4 thoughts on “Entwined”

  1. Phineas,

    I’m totally with you on everything you said, but I guess maybe I looked at it in a slightly different way. Or rather, I didn’t go into the book thinking it was Alison’s memoir so much as the entire Bechdel family’s (“a family tragicom”). So, in some ways, I expected the book to be a view of everyone in her family, as well as herself, and it’s understandable that her father takes a foremost place in the narrative because of the obviously large impact he left on everyone in the family, and the way in which he abruptly left their lives.
    If anything, I found it extremely odd that not more was said about her brothers. She has some mentions of them, but it seems only circumstantial to her being there, as with the story of them all going to the beach with Roy and the woods with Bill, when she asks her brother to call her Albert while they are at the mine, and how she and John smiled at each other at their father’s funeral. I mean, with her obsession with masculinity, why wouldn’t she be more interested in the impact of her father’s personality and eccentricities on her brothers? Of course, the book is obviously subjective in its narration, commenting mostly on the relationship she shares with her parents, but I would have thought there would be at least more of a mention of the relationship she shared with her brothers. In fact, one of the only instances we get of her relationship with family besides her parents is the small anecdote about how her cousins called her “butch.” I guess I just thought that with all her talk about being a piece of furniture to be placed and dealt with as her father desired, she would have actually addressed the matter of whether or not her brother were treated in this regard, and to this extent.
    My other kind of nagging question about the text has to do with the flow of information about her father’s life. I assume that much of the “inside information” about her father’s lewd dealings came from her mother, but we get no indication of how her mother came across all of these things. Did Bruce simply tell Alison’s mother about all the affairs one day? Or did she just know all along? I imagine some of the scenes of Bruce in the army having an exchange with another army dude were purely Alison’s creation off of stories or the way she imagined her father would act, but I can’t know for sure. After reading Maus I am very sensitive to the when/where/how information in relayed in order to come to the final product of the graphic narrative. With /Fun Home/ I feel a little like Alison is some omniscient narrator simply “knowing” intimate details of her father’s life. Not to say that she doesn’t ever address this; on page 29 we get a scene of Alison and her mother discussing her father’s death, and then later when Alison is on the phone with her mother we get an overt declaration of her father’s homosexuality, but I’m just not always as aware of where I’m getting my information from as, say, in Maus.

    1. Kristine,

      I agree we don’t get much of a sense of the mother, but I think Alison has sympathy and empathy for her. She draws her mother’s passport picture on 71 as vital, engaged, and large-eyed, and then compares it with the dull-eyed, passive graying woman in the group passport photo on 72.

      -Deb

  2. I see how her father overshadows Bechdel in this graphic novel memoir. You mentioned briefly that her own coming out, meant to her to distance herself from her family, only allows her family to “do her one better” by shocking her with her father’s veiled homosexuality. I think that’s a particularly important passage to look at when talking about the importance of Bechdel within her own work. Her story seems to be a catalyst by which she can share the story of her dad, which she’s only beginning to come to terms with…I think.
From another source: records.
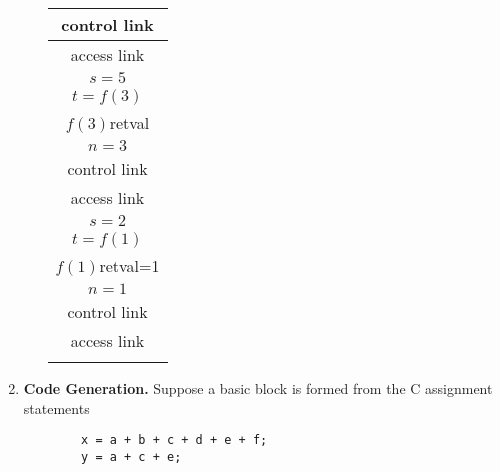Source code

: \documentclass[10pt]{article}
\begin{document}
\begin{enumerate}
\begin{enumerate}
{\begin{tabular}{|c|}
                    \hline
                    control link   \\
                    \hline
                    access link    \\
                    \hline
                    $s=5$          \\
                    \hline
                    $t=f(3)$       \\
                    \hline
                    $f(3)$retval   \\
                    \hline
                    $n=3$          \\
                    \hline
                    control link   \\
                    \hline
                    access link    \\
                    \hline
                    $s=2$          \\
                    \hline
                    $t=f(1)$       \\
                    \hline
                    $f(1)$retval=1 \\
                    \hline
                    $n=1$          \\
                    \hline
                    control link   \\
                    \hline
                    access link    \\
                    \hline
                    \\
                  \end{tabular}
                }
        \end{enumerate}
  \item \textbf{Code Generation. } Suppose a basic block is formed from the C assignment statements
        \begin{verbatim}
        x = a + b + c + d + e + f;
        y = a + c + e;
    \end{verbatim}
\end{enumerate}
\end{document}

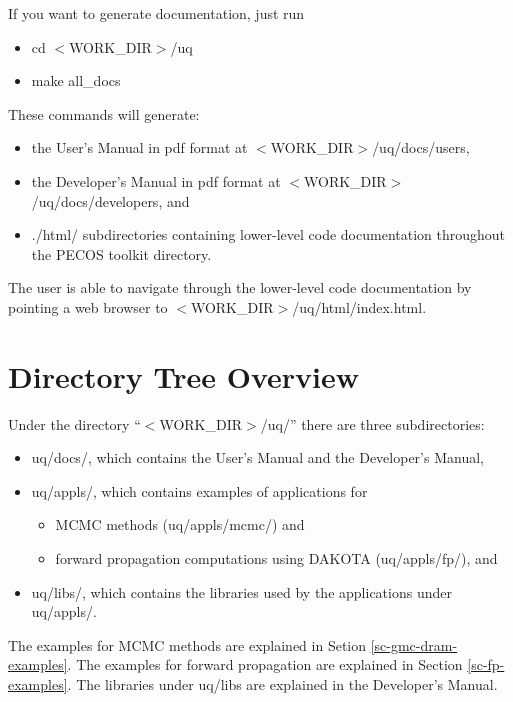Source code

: If you want to generate documentation, just run
\begin{itemize}
\item cd $<$WORK\_DIR$>$/uq
\item make all\_docs
\end{itemize}
These commands will generate:
\begin{itemize}
\item the User's Manual in pdf format at $<$WORK\_DIR$>$/uq/docs/users,
\item the Developer's Manual in pdf format at $<$WORK\_DIR$>$/uq/docs/developers, and
\item ./html/ subdirectories containing lower-level code documentation throughout the PECOS toolkit directory.
\end{itemize}
The user is able to navigate through the lower-level code documentation by pointing a web browser to $<$WORK\_DIR$>$/uq/html/index.html.

\section{Directory Tree Overview}

Under the directory ``$<$WORK\_DIR$>$/uq/'' there are three subdirectories:
\begin{itemize}
\item uq/docs/, which contains the User's Manual and the Developer's Manual,
\item {uq/appls/, which contains examples of applications for
\begin{itemize}
\item MCMC methods (uq/appls/mcmc/) and
\item forward propagation computations using DAKOTA (uq/appls/fp/), and
\end{itemize}
}
\item uq/libs/, which contains the libraries used by the applications under uq/appls/.
\end{itemize}

The examples for MCMC methods are explained in Setion \ref{sc-gmc-dram-examples}.
The examples for forward propagation are explained in Section \ref{sc-fp-examples}.
The libraries under uq/libs are explained in the Developer's Manual.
  3. Building on this idea of the mostly seen-but-not-heard brothers, I was struck by the middle panel on page 50, in which Alison returns home from college after her father’s death. She notes how she and her little brother, John, greeted each other with grins. Her older brother, Christian, is also in the panel, in the far left. He looks so much like her father that at first I thought he was Bruce, kind of haunting the scene.

    Visually, at least, her brothers seem to be a reminder of her father’s presence, and I wonder if that might somehow play into their surprising absence in the narrative.